Stored data entries
============================================================
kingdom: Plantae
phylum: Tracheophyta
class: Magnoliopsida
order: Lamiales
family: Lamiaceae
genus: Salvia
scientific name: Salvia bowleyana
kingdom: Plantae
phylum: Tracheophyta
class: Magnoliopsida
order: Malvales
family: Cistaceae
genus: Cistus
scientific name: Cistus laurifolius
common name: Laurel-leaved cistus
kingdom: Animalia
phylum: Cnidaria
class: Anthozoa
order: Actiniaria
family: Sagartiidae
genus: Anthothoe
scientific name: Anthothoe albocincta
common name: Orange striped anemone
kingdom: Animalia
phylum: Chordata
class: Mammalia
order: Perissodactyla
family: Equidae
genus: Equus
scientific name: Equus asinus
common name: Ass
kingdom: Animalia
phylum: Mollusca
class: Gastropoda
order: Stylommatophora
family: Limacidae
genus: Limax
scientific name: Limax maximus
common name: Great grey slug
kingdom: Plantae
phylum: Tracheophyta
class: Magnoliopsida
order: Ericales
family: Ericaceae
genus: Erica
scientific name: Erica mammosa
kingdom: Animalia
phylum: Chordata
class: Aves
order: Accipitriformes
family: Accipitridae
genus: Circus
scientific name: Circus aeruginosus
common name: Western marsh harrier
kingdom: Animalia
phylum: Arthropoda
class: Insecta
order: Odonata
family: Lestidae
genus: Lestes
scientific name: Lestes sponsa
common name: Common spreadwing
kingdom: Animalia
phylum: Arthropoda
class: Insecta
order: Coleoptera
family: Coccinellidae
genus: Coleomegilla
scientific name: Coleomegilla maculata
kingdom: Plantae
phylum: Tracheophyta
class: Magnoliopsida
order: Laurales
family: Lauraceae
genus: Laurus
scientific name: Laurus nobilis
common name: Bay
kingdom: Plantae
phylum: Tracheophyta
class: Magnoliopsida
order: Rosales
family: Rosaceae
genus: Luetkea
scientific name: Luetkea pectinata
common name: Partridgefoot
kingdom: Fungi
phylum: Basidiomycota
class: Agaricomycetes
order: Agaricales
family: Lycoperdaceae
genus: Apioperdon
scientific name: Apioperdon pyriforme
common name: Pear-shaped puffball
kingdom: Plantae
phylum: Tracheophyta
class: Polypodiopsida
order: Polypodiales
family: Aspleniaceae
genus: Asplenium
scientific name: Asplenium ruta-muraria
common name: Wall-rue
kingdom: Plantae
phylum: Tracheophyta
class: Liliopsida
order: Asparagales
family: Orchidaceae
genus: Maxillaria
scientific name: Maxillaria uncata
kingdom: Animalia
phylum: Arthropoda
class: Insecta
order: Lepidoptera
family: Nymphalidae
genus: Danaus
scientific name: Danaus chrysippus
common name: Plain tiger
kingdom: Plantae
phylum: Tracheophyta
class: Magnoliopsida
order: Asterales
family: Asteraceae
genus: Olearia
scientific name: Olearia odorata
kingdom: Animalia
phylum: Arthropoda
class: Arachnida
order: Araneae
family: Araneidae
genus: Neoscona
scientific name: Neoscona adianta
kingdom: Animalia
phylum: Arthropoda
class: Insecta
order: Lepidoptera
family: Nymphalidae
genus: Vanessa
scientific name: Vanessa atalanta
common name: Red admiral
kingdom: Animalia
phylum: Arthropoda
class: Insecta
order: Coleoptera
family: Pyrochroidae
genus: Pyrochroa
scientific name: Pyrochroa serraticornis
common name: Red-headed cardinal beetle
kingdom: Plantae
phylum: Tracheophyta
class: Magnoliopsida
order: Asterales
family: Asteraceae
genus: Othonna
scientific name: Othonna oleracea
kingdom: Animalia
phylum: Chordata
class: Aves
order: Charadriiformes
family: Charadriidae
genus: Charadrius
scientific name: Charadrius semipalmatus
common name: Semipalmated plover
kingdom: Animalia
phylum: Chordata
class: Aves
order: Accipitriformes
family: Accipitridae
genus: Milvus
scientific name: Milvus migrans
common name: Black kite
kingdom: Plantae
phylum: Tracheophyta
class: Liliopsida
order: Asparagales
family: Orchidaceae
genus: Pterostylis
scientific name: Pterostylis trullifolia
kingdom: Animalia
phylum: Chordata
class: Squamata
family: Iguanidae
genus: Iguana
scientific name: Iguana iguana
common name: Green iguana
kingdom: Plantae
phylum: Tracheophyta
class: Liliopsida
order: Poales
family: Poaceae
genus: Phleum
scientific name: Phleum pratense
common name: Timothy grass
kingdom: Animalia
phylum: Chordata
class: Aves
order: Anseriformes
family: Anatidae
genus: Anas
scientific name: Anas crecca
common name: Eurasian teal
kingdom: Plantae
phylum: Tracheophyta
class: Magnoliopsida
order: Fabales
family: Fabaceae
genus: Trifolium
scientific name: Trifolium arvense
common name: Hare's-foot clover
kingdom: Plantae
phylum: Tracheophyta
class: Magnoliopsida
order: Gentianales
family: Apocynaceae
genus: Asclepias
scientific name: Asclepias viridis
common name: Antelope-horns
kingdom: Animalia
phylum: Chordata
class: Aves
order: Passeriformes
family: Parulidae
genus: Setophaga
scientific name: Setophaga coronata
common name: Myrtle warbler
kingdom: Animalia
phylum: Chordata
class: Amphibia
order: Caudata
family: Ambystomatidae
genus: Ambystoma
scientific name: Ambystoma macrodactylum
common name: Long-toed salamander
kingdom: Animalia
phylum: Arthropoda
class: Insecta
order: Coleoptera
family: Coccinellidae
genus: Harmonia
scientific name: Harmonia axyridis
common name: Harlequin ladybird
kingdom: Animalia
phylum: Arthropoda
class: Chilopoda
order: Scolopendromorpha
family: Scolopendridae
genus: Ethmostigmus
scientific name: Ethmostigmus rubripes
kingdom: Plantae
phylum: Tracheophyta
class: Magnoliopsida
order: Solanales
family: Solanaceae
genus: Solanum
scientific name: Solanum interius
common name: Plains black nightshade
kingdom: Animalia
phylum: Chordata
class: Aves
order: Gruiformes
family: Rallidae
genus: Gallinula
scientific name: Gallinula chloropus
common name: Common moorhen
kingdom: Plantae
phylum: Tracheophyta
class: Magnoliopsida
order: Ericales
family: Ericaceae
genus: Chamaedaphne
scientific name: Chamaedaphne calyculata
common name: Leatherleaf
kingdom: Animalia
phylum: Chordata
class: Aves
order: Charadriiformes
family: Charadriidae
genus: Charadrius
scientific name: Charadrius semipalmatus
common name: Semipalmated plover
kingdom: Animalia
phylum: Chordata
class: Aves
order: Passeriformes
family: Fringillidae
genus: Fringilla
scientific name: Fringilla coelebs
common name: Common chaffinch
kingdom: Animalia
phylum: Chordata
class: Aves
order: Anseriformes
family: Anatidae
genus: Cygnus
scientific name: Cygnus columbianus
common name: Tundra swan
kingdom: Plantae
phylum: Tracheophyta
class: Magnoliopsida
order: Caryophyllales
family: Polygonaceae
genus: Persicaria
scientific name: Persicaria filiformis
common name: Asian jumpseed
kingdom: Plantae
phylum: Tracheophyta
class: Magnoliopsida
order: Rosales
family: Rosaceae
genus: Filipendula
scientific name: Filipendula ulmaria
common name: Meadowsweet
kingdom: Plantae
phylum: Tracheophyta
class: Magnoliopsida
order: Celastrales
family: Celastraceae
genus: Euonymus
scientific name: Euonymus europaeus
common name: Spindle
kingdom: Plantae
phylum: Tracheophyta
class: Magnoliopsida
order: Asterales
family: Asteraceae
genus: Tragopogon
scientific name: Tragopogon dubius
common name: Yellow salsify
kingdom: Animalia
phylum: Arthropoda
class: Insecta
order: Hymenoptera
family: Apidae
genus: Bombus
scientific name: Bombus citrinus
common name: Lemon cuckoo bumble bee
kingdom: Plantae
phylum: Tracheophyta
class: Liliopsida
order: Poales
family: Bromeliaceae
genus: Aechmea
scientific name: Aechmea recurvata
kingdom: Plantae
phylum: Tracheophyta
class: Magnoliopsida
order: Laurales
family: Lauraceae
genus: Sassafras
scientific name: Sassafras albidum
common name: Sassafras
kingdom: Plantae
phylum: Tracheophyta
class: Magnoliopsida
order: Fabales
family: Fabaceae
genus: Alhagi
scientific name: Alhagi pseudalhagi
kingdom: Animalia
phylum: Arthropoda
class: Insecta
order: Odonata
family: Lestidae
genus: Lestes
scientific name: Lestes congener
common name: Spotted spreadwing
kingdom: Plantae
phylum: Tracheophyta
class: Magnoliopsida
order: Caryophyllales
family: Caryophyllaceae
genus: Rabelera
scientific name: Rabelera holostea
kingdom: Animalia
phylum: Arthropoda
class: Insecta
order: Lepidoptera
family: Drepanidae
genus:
============================================================
| EXERCISE DESCRIPTION |
Could you repeat the data word for word, from its first line through the line that contains "genus: Luetkea"?

| CORRECT RESPONSE |
kingdom: Plantae
phylum: Tracheophyta
class: Magnoliopsida
order: Lamiales
family: Lamiaceae
genus: Salvia
scientific name: Salvia bowleyana
kingdom: Plantae
phylum: Tracheophyta
class: Magnoliopsida
order: Malvales
family: Cistaceae
genus: Cistus
scientific name: Cistus laurifolius
common name: Laurel-leaved cistus
kingdom: Animalia
phylum: Cnidaria
class: Anthozoa
order: Actiniaria
family: Sagartiidae
genus: Anthothoe
scientific name: Anthothoe albocincta
common name: Orange striped anemone
kingdom: Animalia
phylum: Chordata
class: Mammalia
order: Perissodactyla
family: Equidae
genus: Equus
scientific name: Equus asinus
common name: Ass
kingdom: Animalia
phylum: Mollusca
class: Gastropoda
order: Stylommatophora
family: Limacidae
genus: Limax
scientific name: Limax maximus
common name: Great grey slug
kingdom: Plantae
phylum: Tracheophyta
class: Magnoliopsida
order: Ericales
family: Ericaceae
genus: Erica
scientific name: Erica mammosa
kingdom: Animalia
phylum: Chordata
class: Aves
order: Accipitriformes
family: Accipitridae
genus: Circus
scientific name: Circus aeruginosus
common name: Western marsh harrier
kingdom: Animalia
phylum: Arthropoda
class: Insecta
order: Odonata
family: Lestidae
genus: Lestes
scientific name: Lestes sponsa
common name: Common spreadwing
kingdom: Animalia
phylum: Arthropoda
class: Insecta
order: Coleoptera
family: Coccinellidae
genus: Coleomegilla
scientific name: Coleomegilla maculata
kingdom: Plantae
phylum: Tracheophyta
class: Magnoliopsida
order: Laurales
family: Lauraceae
genus: Laurus
scientific name: Laurus nobilis
common name: Bay
kingdom: Plantae
phylum: Tracheophyta
class: Magnoliopsida
order: Rosales
family: Rosaceae
genus: Luetkea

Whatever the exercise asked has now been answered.